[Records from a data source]
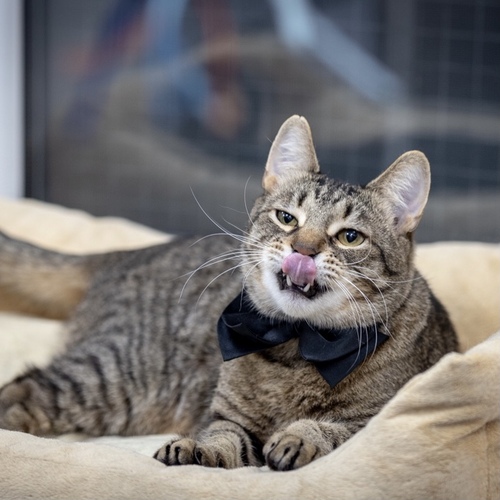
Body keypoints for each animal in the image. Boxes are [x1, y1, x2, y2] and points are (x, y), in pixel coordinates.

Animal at [0, 115, 457, 471]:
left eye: (349, 237)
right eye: (287, 218)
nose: (303, 249)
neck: (296, 346)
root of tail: (125, 253)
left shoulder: (378, 420)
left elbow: (335, 429)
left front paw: (300, 435)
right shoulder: (226, 417)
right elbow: (222, 438)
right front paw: (196, 448)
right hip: (113, 377)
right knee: (24, 387)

[Work instruction] Print exactly the lines from the one containing "left front paw: (300, 435)" through the last line of the records above, both included.

[Exercise answer]
left front paw: (300, 435)
right shoulder: (226, 417)
right elbow: (222, 438)
right front paw: (196, 448)
right hip: (113, 377)
right knee: (24, 387)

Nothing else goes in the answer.